APPLY WHAT YOU READ>
1. Decide whether each statement below agrees with the JupyterHub discussion. For each one, answer yes or no and quote the words from the discussion that decide it.
(a) The pod that runs JupyterHub has a name beginning with "hub-".
(b) Pre-building a single user image would make startup times slower.
(c) The second commenter considers runtime installation of the dependencies unreasonable even if they are small.
2. Retype the part of the JupyterHub discussion starting with "Leads to a login" and going on through "to sign in.".

SUPPLIED TEXT>
Leads to a login screen to jupyterhub, but I am having trouble successfully logging into with a dummy account.

betatim commented 1 year ago

To help with the login screen problem: do you see any error messages in the logs of the hub pod? With a brand new JupyterHub on a new kubernetes cluster there will be a bunch of pods but the name of one of them should start with hub-. This is the pod running JupyterHub, which should (hopefully) print some useful error message when you try to sign in.

I don't know what kind of use-case/user we are targeting with this guide, so my following comments are maybe useless:

In general it makes sense to pre-build "single user image" for a JupyterHub. In our case that would mean building a container image based on rapidsai/rapidsai:23.02-cuda11.8-runtime-ubuntu22.04-py3.10 from a custom Dockerfile. That way we can install the extra packages required and make other adjustments that might need to happen. That way we don't need to run the user pod as root (singleuser.uid: 0) and startup times would be quicker because no extra stuff needs installing each time a user signs in. A downside is that you need a public docker registry you can push the built image to, which makes the guide a bit more complex.

jacobtomlinson commented 1 year ago

A downside is that you need a public docker registry you can push the built image to, which makes the guide a bit more complex.

If we can avoid this it would be good. Any instructions which start with "Build a container and push it somewhere" adds a lot of friction.

It would be interesting to see how much size the dependencies add, maybe we can just add them to the RAPIDS container if they are small. Also if they are small installing them at runtime isn't insane and gives the most amount of flexibility.

DATA EXTRACT>
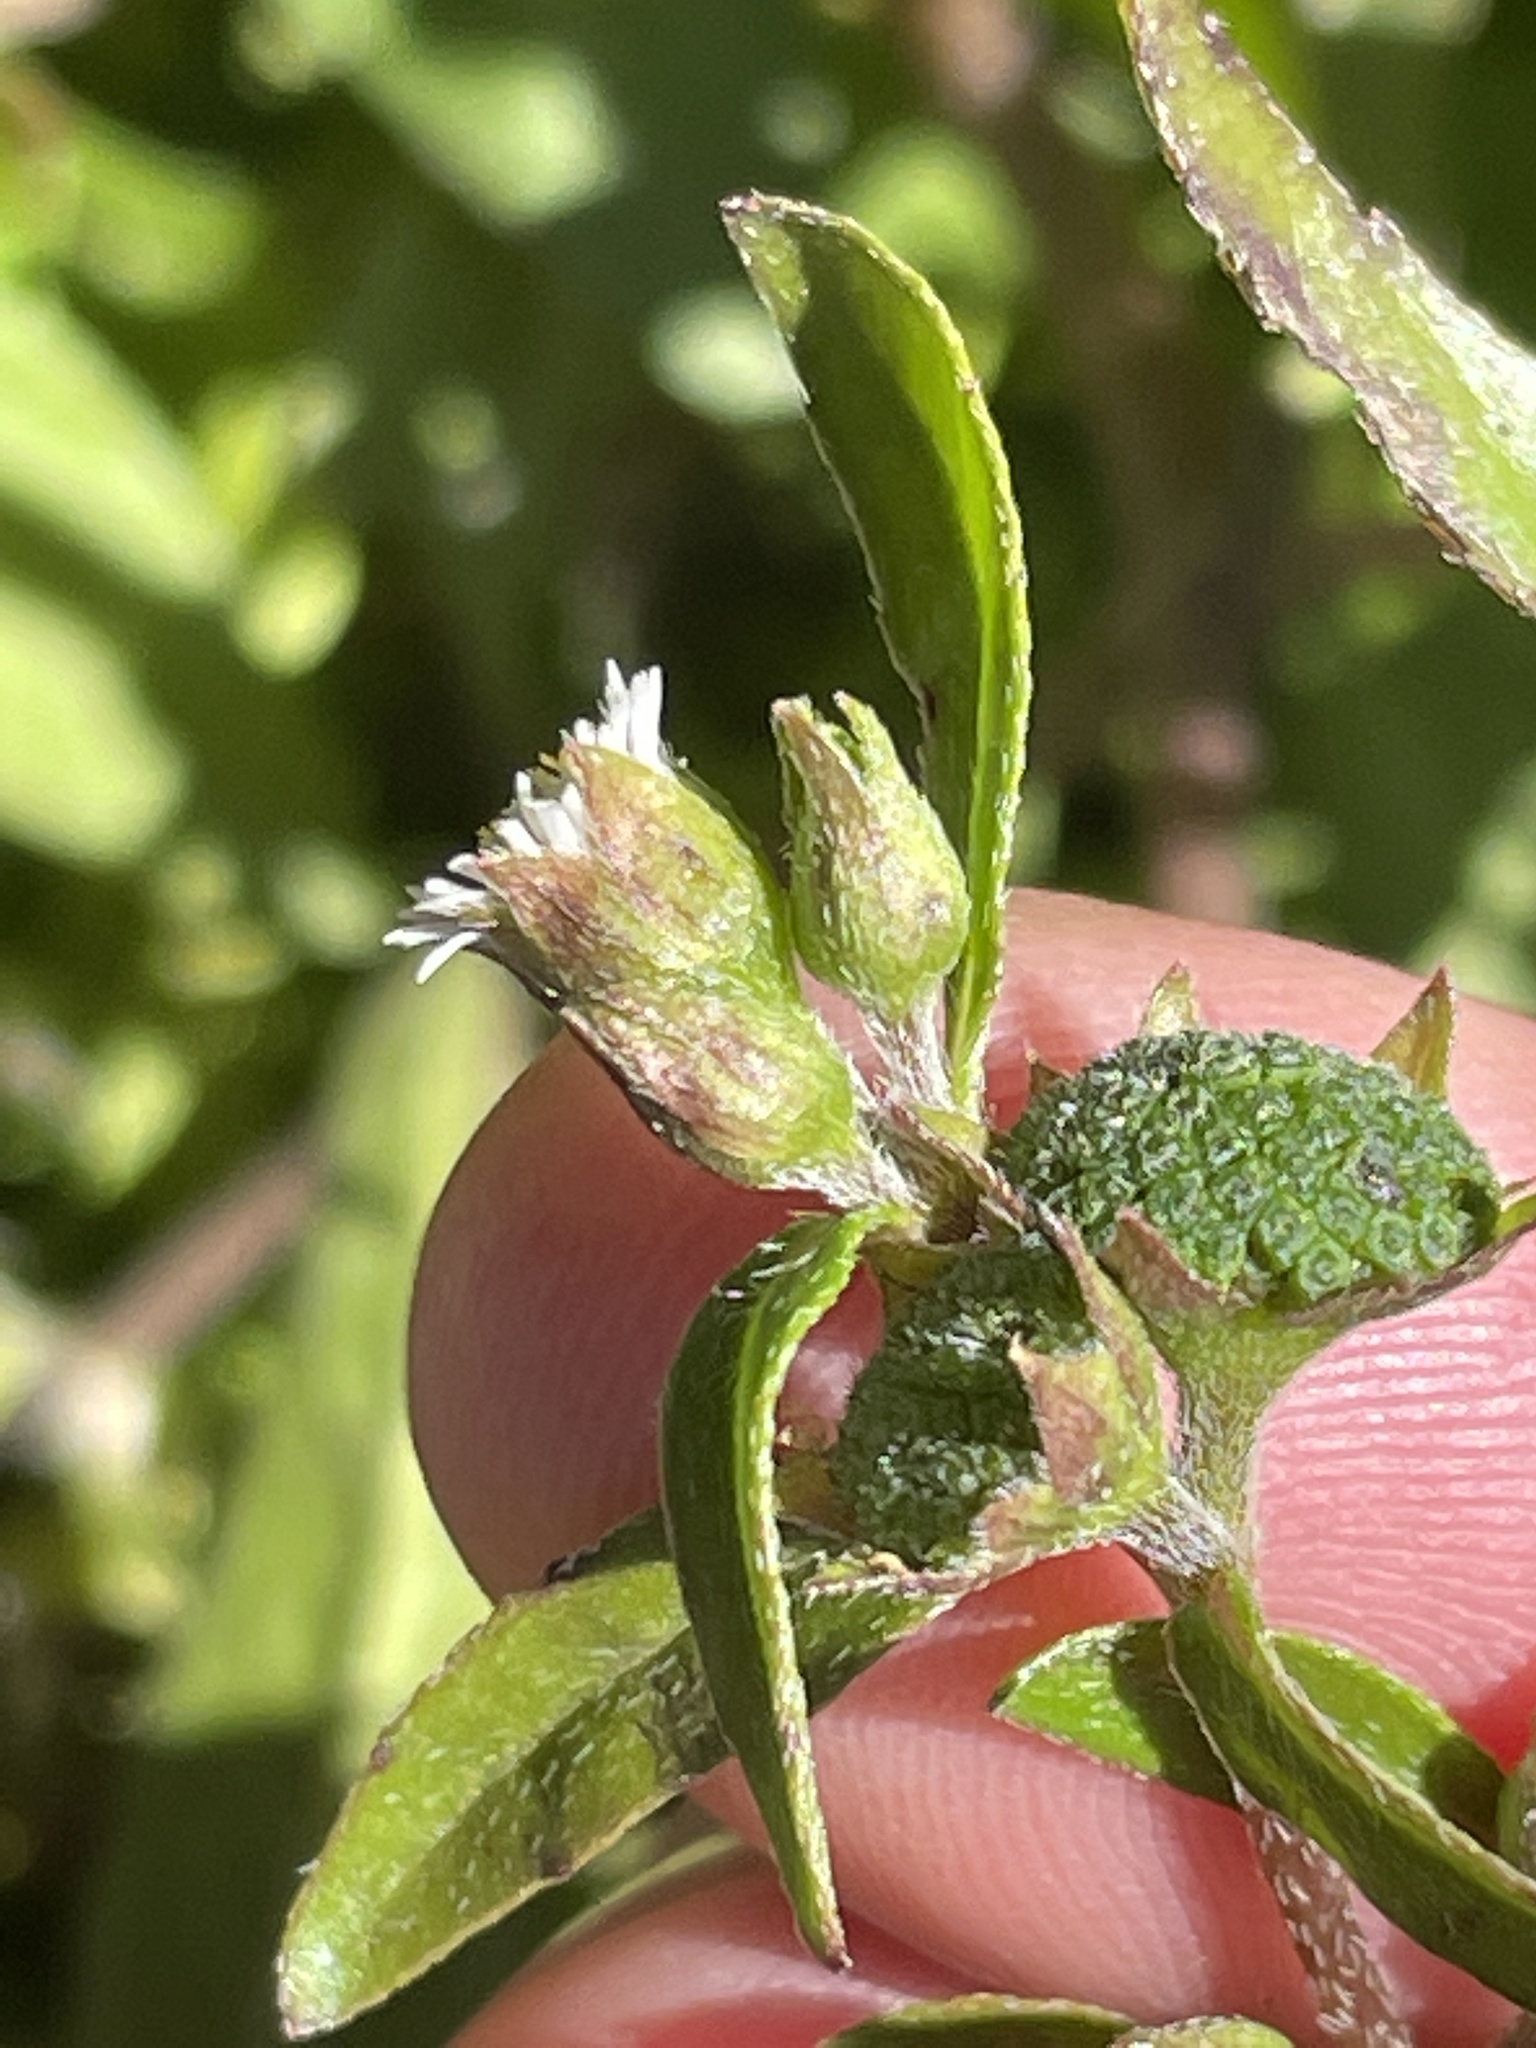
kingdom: Plantae
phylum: Tracheophyta
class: Magnoliopsida
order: Asterales
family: Asteraceae
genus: Eclipta
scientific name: Eclipta prostrata
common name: False daisy
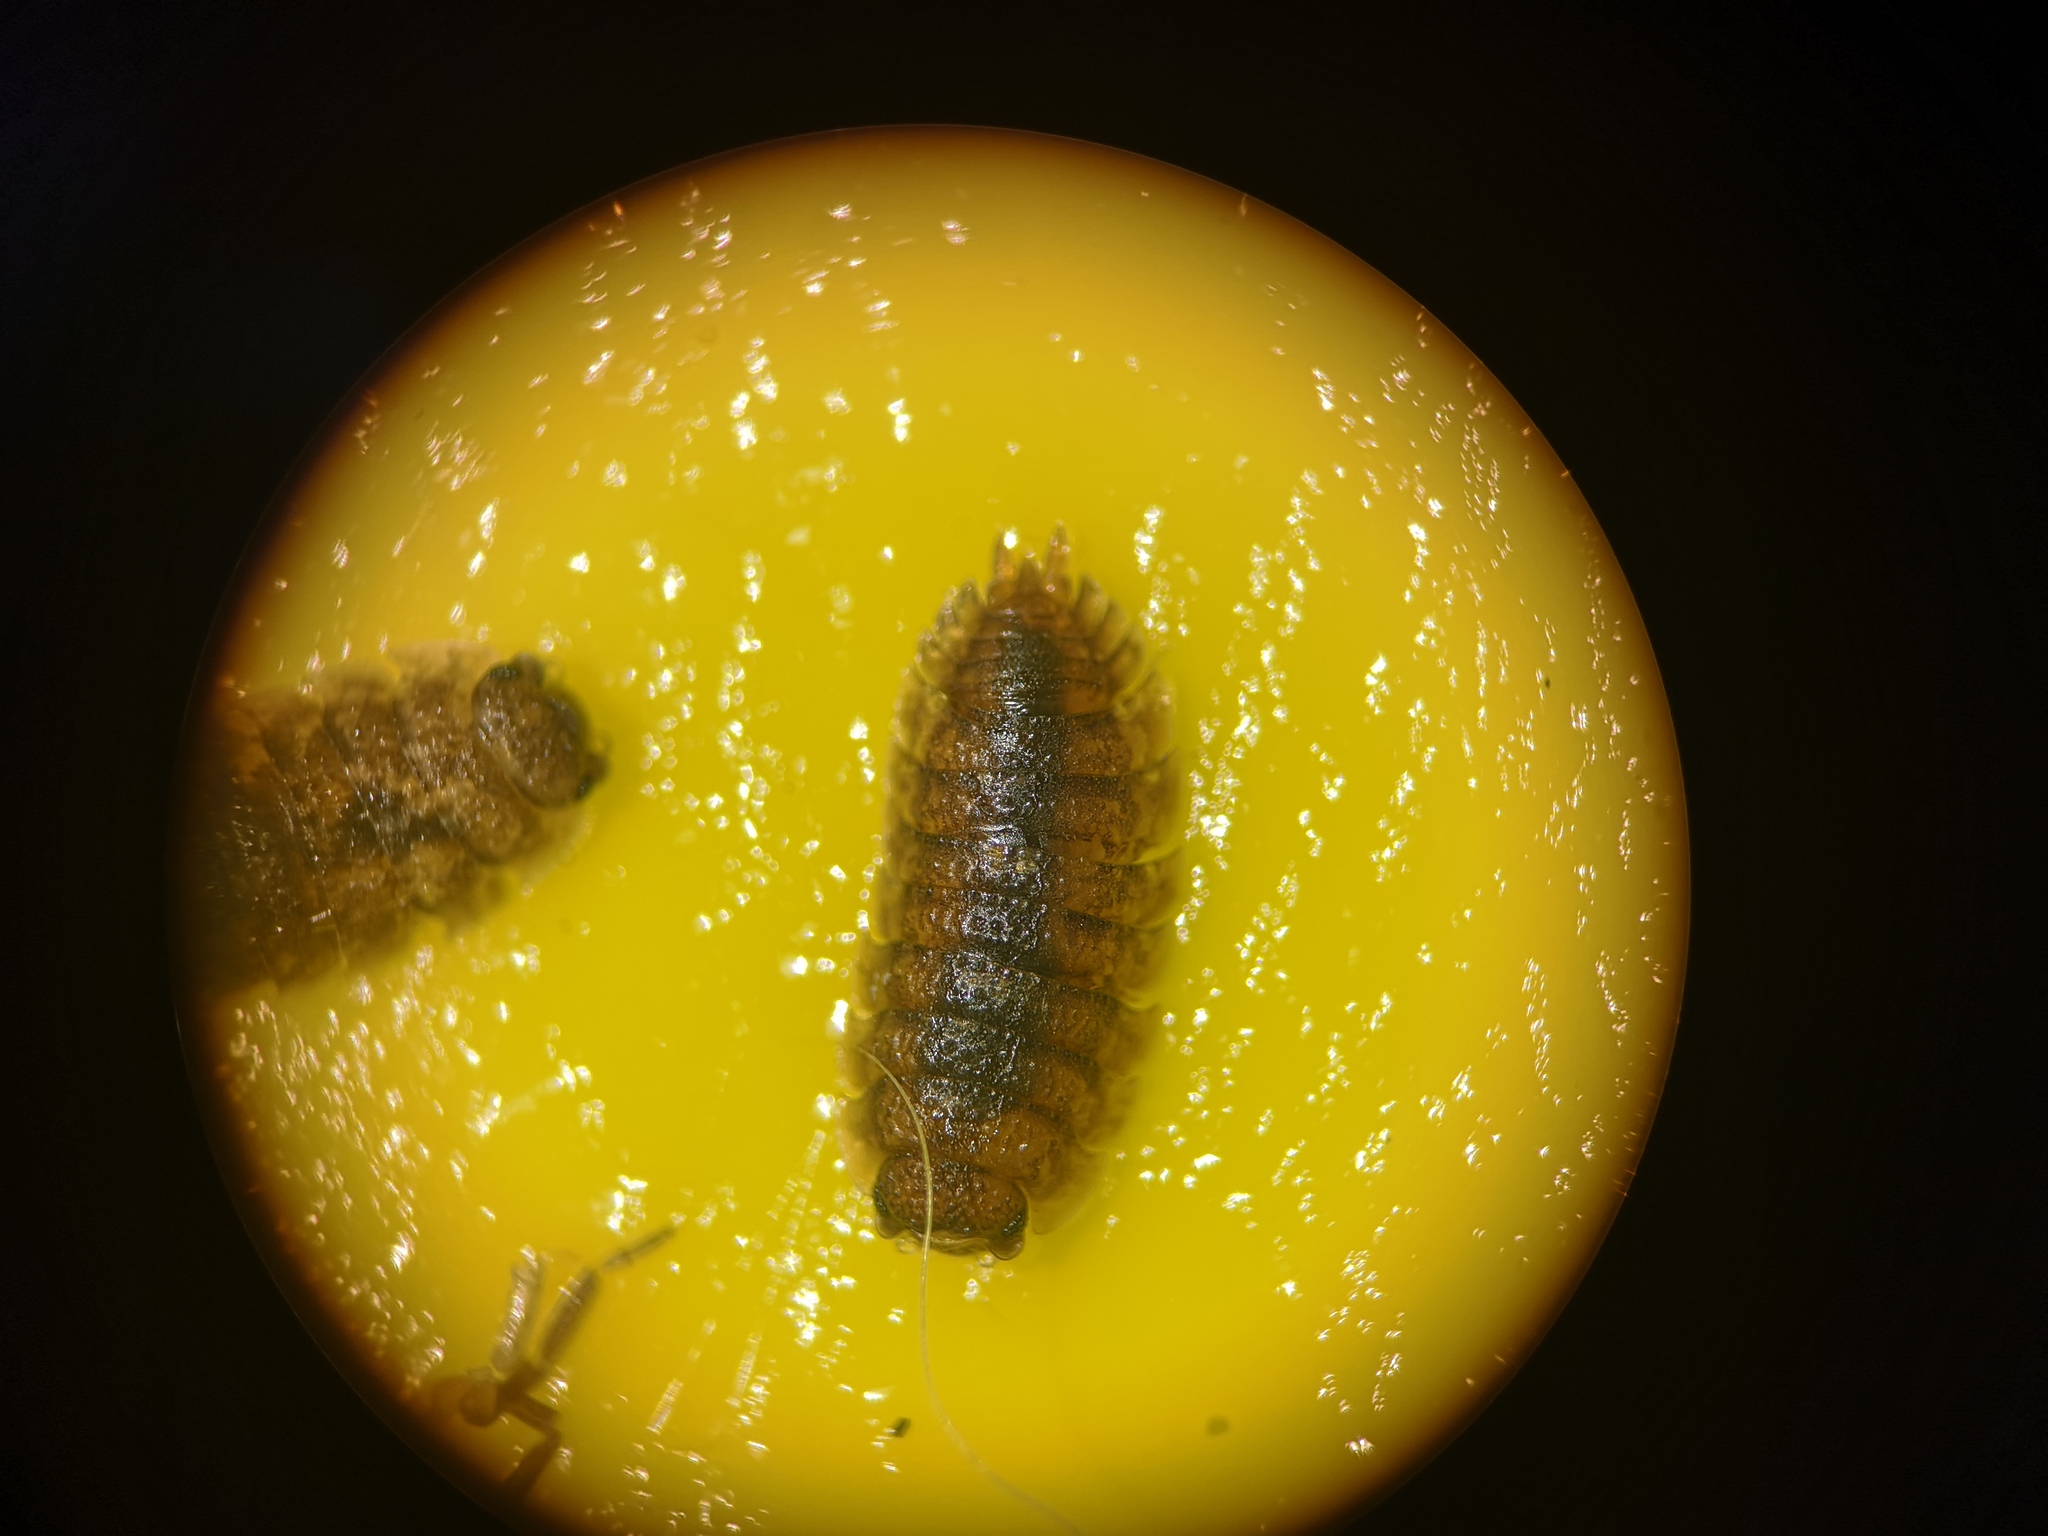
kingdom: Animalia
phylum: Arthropoda
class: Malacostraca
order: Isopoda
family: Porcellionidae
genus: Porcellio
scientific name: Porcellio scaber
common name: Common rough woodlouse
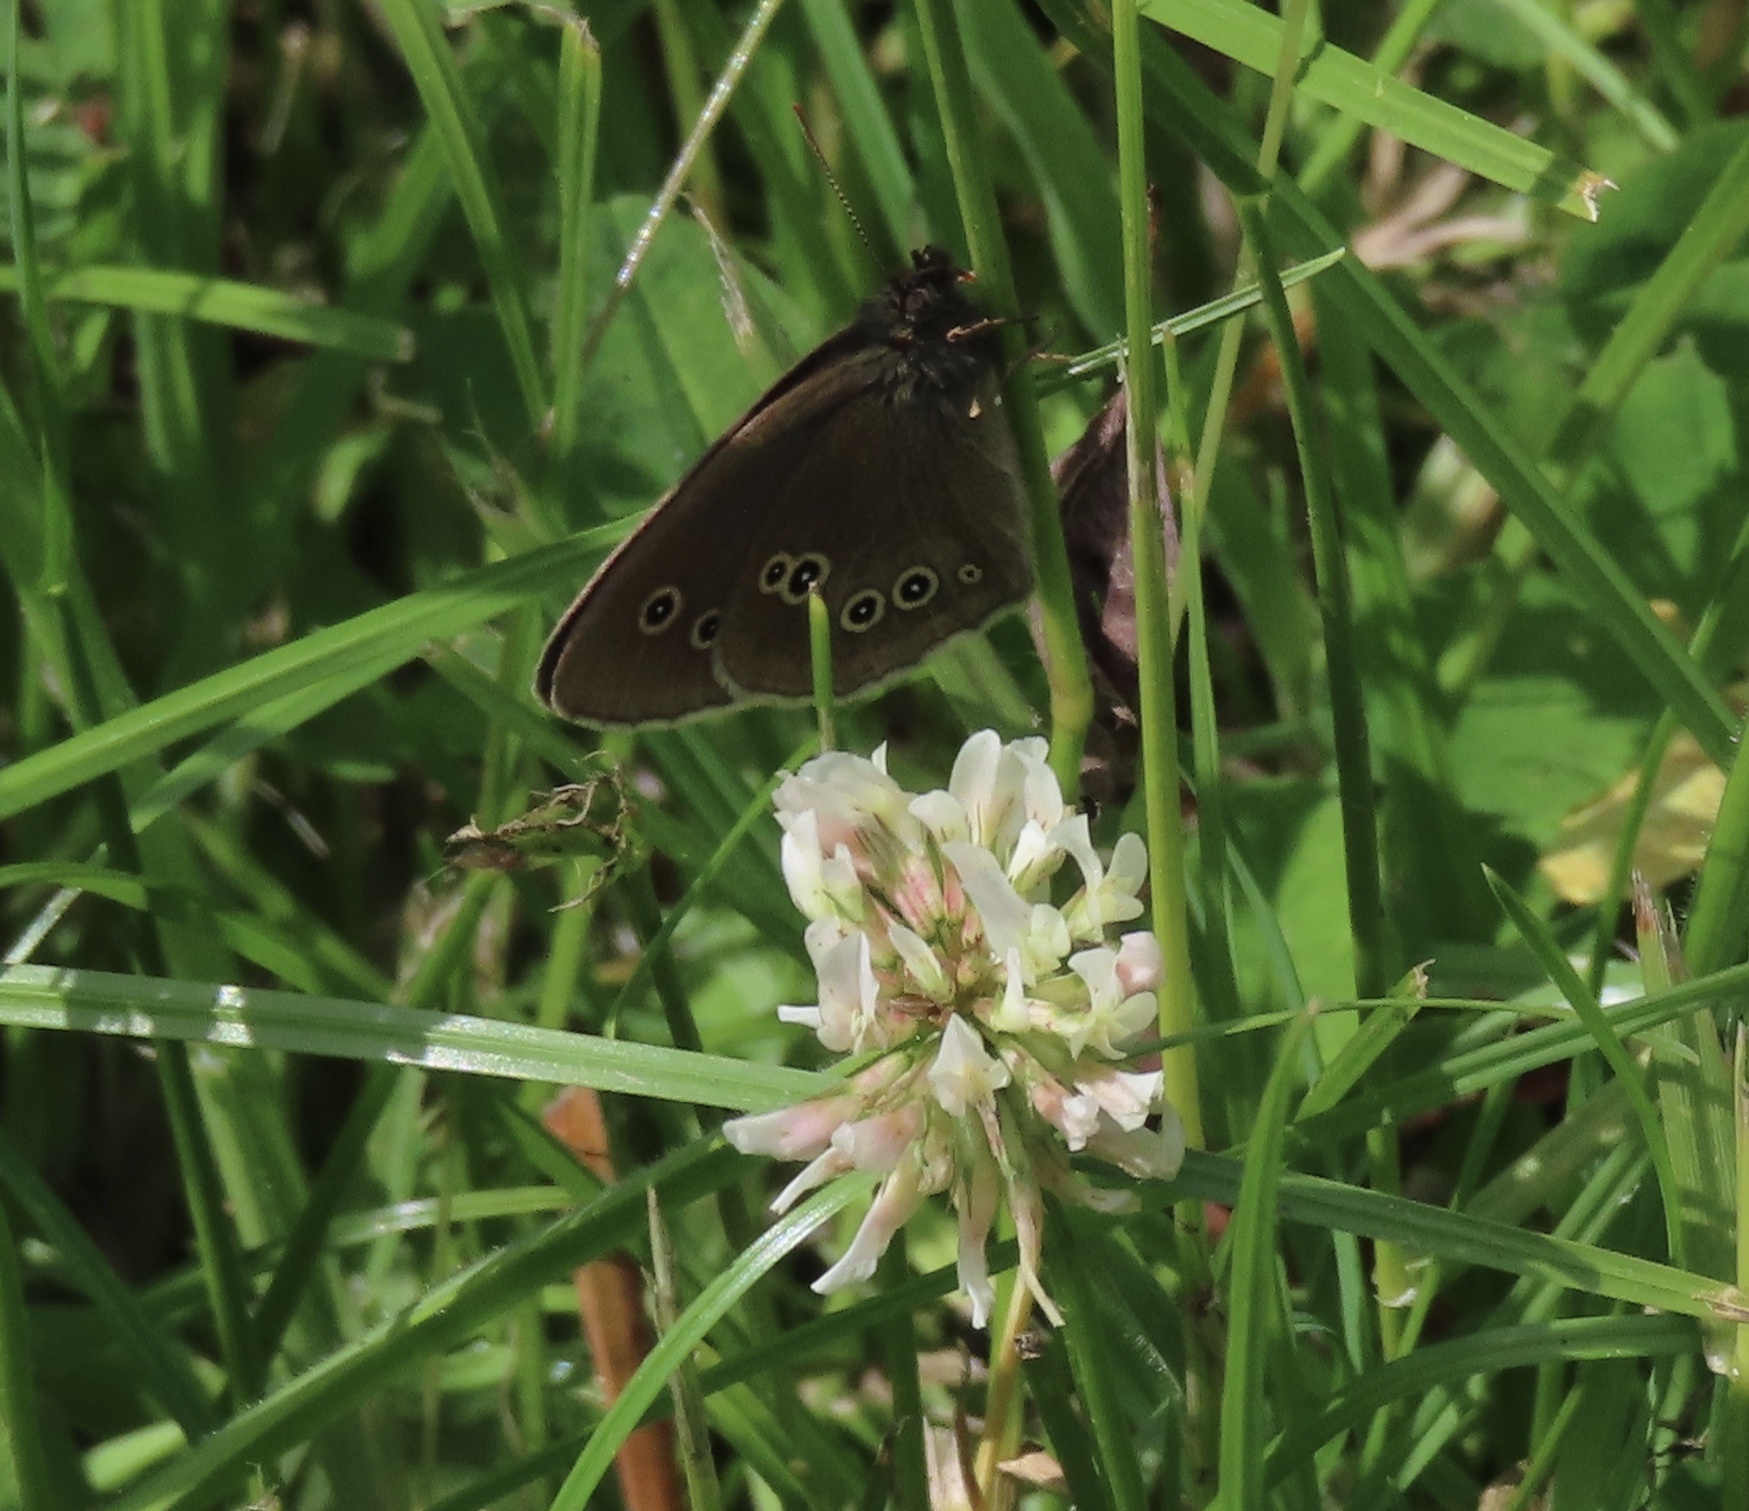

REPLIES>
1.
(a) Yes: "the name of one of them should start with hub-"
(b) No: "startup times would be quicker because no extra stuff needs installing each time a user signs in"
(c) No: "if they are small installing them at runtime isn't insane"

2.
Leads to a login screen to jupyterhub, but I am having trouble successfully logging into with a dummy account.

betatim commented 1 year ago

To help with the login screen problem: do you see any error messages in the logs of the hub pod? With a brand new JupyterHub on a new kubernetes cluster there will be a bunch of pods but the name of one of them should start with hub-. This is the pod running JupyterHub, which should (hopefully) print some useful error message when you try to sign in.